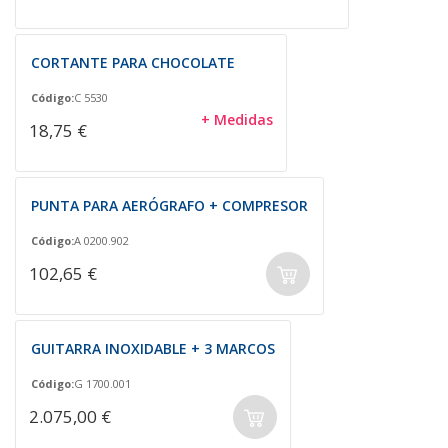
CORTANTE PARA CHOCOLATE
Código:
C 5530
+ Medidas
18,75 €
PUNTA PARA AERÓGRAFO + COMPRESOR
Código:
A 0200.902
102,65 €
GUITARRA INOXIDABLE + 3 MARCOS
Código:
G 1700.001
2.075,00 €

::::

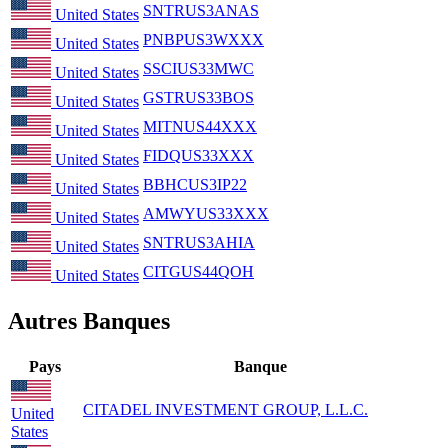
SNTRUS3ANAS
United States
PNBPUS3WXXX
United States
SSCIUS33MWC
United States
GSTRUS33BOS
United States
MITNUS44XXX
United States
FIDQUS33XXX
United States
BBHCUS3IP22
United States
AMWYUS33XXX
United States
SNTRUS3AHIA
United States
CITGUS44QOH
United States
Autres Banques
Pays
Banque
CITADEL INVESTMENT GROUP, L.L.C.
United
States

::::

**Work task**
How many lines of the records contain the string "PARA", matching case exactly? Reply with the number alone.

**Solution to this problem**
2